On May 20, 1843, after a pretty thorough military organization, we took up our line of march with Captain John Gannt, an old army officer who combined the character of trapper and mountaineer, as our guide. Gannt had been as far in his wanderings as Green River and assured us of the practicability of the wagon road that far. Green River, the boundary of our guide's knowledge in that direction, was not halfway to the Willamette valley, at that time the only inhabited portion of Oregon. We went forth trusting to the future and would doubtless have encountered more difficulties than we did had not Dr. Whitman overtaken us before we reached Green River. He was familiar with the whole route and was confident that wagons could pass through the canyons and gorges of Snake River and over the Blue Mountains, which the mountaineers in the vicinity of Fort Hall declared to be a physical impossibility .

Describing his experience upon his arrival in Oregon, Colonel Nesmith says:

With three comrades I left the emigration on the Umatilla River, at a point near the present agency, and after a variety of adventures we arrived in a canoe at Fort Vancouver on the evening of October 23, 1843. We encamped on the bank of the river about where the Government wharf now stands. The greater part of our means was spent in the purchase of provisions and hickory shirts, consigning those that had done such long and continuous service, with their inhabitants, to the Columbia. On the morning of the 24th we started for what was known as the "Willamette" settlement at the Falls.

Dr. McLoughlin had told us that at a distance of seven miles below the fort we would encounter the waters of the Willamette entering the Columbia from the south. At about the distance indicated by the Doctor we reached what we supposed was the mouth of the river, and after paddling up it until noon, looked across, and to our astonishment saw Fort Vancouver . It then flashed on our minds that we had circumnavigated the island opposite the fort. We retraced our way and that evening discovered the mouth of the Willamette and encamped on its banks. The next evening we encamped on the prairie opposite Portland upon what is now the town site of East Portland, owned by James Stephens, Esq. The present site of Portland was a solitude surrounded by a dense forest of fir trees.

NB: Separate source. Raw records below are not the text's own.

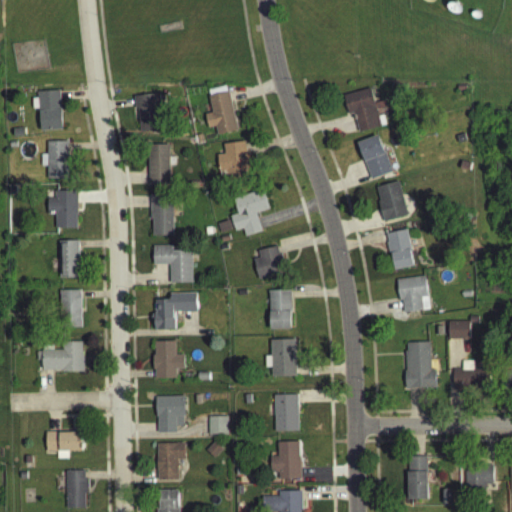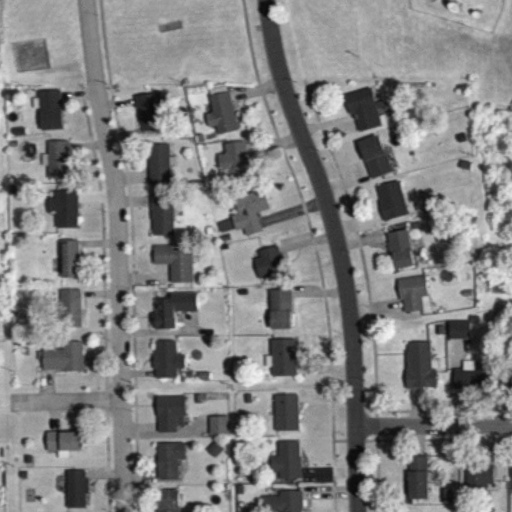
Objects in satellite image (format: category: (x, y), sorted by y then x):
building: (428, 3)
road: (169, 9)
building: (453, 12)
building: (474, 18)
building: (167, 31)
building: (28, 60)
building: (459, 92)
building: (172, 94)
road: (253, 95)
road: (93, 104)
road: (114, 108)
road: (232, 109)
building: (361, 113)
building: (361, 113)
building: (48, 114)
road: (343, 114)
road: (132, 115)
building: (147, 115)
building: (147, 116)
building: (221, 117)
building: (220, 118)
road: (324, 128)
parking lot: (342, 133)
building: (18, 136)
building: (459, 142)
building: (11, 148)
road: (271, 149)
building: (373, 161)
building: (373, 161)
building: (56, 164)
building: (56, 165)
building: (232, 165)
building: (233, 165)
building: (157, 168)
building: (156, 169)
building: (464, 170)
road: (351, 174)
road: (389, 178)
road: (343, 188)
road: (125, 190)
building: (390, 205)
building: (390, 206)
building: (62, 212)
building: (62, 213)
building: (247, 215)
road: (289, 216)
building: (160, 218)
building: (245, 218)
building: (160, 220)
road: (355, 227)
building: (207, 235)
road: (99, 240)
building: (224, 242)
road: (359, 246)
road: (304, 247)
road: (357, 249)
road: (312, 251)
road: (333, 251)
building: (223, 252)
road: (115, 254)
building: (398, 254)
building: (399, 254)
building: (68, 263)
building: (68, 263)
building: (173, 267)
building: (173, 267)
building: (267, 267)
building: (268, 267)
building: (240, 296)
building: (410, 297)
building: (465, 297)
road: (98, 298)
road: (317, 298)
building: (412, 298)
road: (81, 307)
building: (69, 312)
road: (374, 312)
building: (69, 313)
building: (172, 313)
building: (172, 313)
building: (279, 314)
building: (279, 314)
building: (472, 324)
building: (438, 334)
building: (458, 334)
building: (458, 335)
building: (62, 361)
building: (63, 362)
road: (92, 362)
building: (282, 362)
building: (282, 362)
building: (165, 364)
building: (165, 364)
building: (418, 370)
building: (418, 370)
road: (323, 374)
road: (52, 376)
building: (202, 381)
building: (470, 383)
building: (470, 384)
building: (504, 384)
road: (450, 385)
building: (508, 385)
road: (328, 387)
road: (45, 389)
road: (117, 390)
road: (129, 390)
road: (230, 390)
road: (106, 391)
road: (133, 392)
road: (132, 400)
road: (324, 402)
road: (3, 403)
road: (64, 403)
building: (196, 403)
building: (245, 403)
road: (104, 404)
road: (3, 409)
road: (144, 410)
road: (417, 411)
road: (507, 411)
road: (116, 413)
road: (442, 415)
building: (168, 417)
building: (284, 417)
building: (285, 417)
building: (168, 418)
road: (52, 419)
road: (78, 420)
road: (71, 427)
building: (217, 429)
road: (432, 429)
building: (217, 430)
road: (138, 431)
road: (374, 431)
road: (173, 439)
street lamp: (389, 441)
road: (443, 444)
building: (62, 445)
building: (63, 445)
road: (337, 445)
road: (352, 445)
road: (43, 446)
road: (371, 446)
road: (418, 446)
road: (486, 449)
building: (213, 453)
road: (134, 461)
building: (26, 463)
road: (105, 463)
building: (167, 464)
building: (167, 464)
building: (285, 465)
building: (285, 465)
road: (326, 475)
road: (375, 478)
road: (103, 479)
road: (139, 479)
building: (477, 479)
building: (510, 479)
building: (510, 479)
building: (21, 480)
building: (416, 482)
building: (417, 483)
building: (478, 483)
building: (74, 493)
building: (74, 493)
building: (238, 494)
road: (327, 500)
building: (167, 503)
building: (167, 503)
building: (281, 504)
building: (282, 504)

The following amusing incident which illustrates the troubles of the early settlers in endeavoring to understand the language and gestures of the Indians, is related in this same address. It well illustrates the clumsy effort of the Indian to convey his meaning to one who does not understand his language, and the humorous manner of telling it is characteristic of Nesmith.

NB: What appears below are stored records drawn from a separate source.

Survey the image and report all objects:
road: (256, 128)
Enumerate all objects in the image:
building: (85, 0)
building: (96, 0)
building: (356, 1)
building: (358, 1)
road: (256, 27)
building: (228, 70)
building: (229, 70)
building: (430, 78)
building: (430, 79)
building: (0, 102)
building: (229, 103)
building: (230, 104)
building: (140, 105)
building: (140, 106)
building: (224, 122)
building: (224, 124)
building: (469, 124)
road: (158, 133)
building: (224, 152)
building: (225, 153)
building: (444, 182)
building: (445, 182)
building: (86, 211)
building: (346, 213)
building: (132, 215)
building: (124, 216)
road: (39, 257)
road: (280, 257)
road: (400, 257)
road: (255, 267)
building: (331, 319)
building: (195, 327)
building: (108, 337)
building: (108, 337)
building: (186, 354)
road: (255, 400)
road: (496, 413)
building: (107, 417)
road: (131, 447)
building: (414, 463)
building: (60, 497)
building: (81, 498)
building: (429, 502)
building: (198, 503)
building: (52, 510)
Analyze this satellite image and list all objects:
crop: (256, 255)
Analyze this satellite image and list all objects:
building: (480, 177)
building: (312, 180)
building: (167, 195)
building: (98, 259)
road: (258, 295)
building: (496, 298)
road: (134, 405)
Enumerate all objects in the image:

At Fort Hall we fell in with some Cayuse and Nez Perce Indians returning from the buffalo country, and as it was necessary for Dr. Whitman to precede us to Walla Walla, he recommended to us a guide in the person of an old Cayuse Indian called "Sticcus." He was a faithful old fellow, perfectly familiar with all the trails and topography of the country from Fort Hall to The Dalles, and although he could not speak a word of English, and no one in our party a word of Cayuse, he succeeded by pantomime in leading us successfully over the roughest wagon road I ever saw. Sticcus was a member of Dr. Whitman's church, and the only Indian I ever saw that I thought had any conception of the Christian religion or practiced it. I met him afterward in the Cayuse war. He did not participate in the murder of Dr. Whitman and his family, and remained neutral in the war between his tribe and the whites which grew out of the massacre.

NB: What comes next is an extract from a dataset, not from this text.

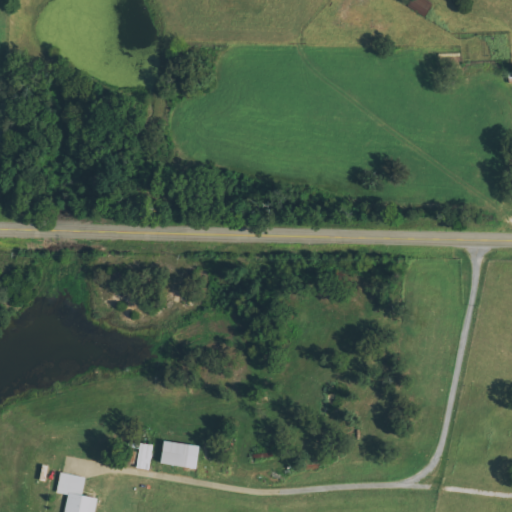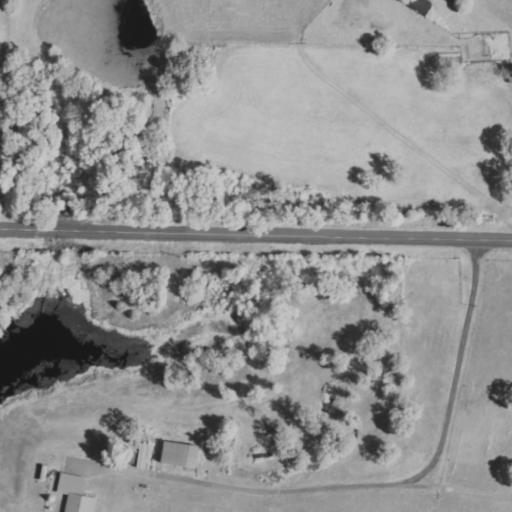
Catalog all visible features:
road: (256, 226)
building: (179, 454)
building: (75, 494)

I once dined with Sticcus in his camp on what I supposed was elk meat. I had arrived at that conclusion because, when I looked at the cooked meat interrogatively, the Indian held up his hands in a manner that indicated elk horns; but after dinner, seeing the ears, tail and hoofs of a mule near camp I became satisfied that what he meant to convey with his pantomime was “ears,” not “horns.” But digestion waited on appetite and after dinner it did not make much difference about the appendages of the animal that furnished it.

Still another "film" in the great moving picture which was presented to an astonished world by the Oregon pioneers between 1840 and 1852 was introduced by J. Quinn Thornton in an address before the State Association in 1878, when he described three events which occurred in the same camp on June 14 of that year, on the Platte River. He says:

Three companies camped near each other on June 14, which was Sabbath, and as if by previous arrangement determined to spend the day together. All the members of one of these companies had, without much ceremony, been invited to attend a wedding at the tent of a Mr. Lard in the evening. Rev. J. E. Cornwell, acting as the officiating minister, proceeded at once to unite Miss Lard and a Mr. Mootry in the holy bonds of wedlock. The bride was arrayed very decently but rather gaily. The groom had on his best. Some of the young women present were dressed with a tolerable degree of taste and with even some degree of elegance. Among the men there were no long beards, dirty hands, begrimed faces, soiled linen or torn garments. Indeed, at that time and place there were four others who expected to be married in a few days. I cannot say that I approved this marrying on the road. It looked as though the women, at least, were making a sort of hop, skip and jump into matrimony, without knowing what their feet would come down upon or whether they might not be bruised and wounded.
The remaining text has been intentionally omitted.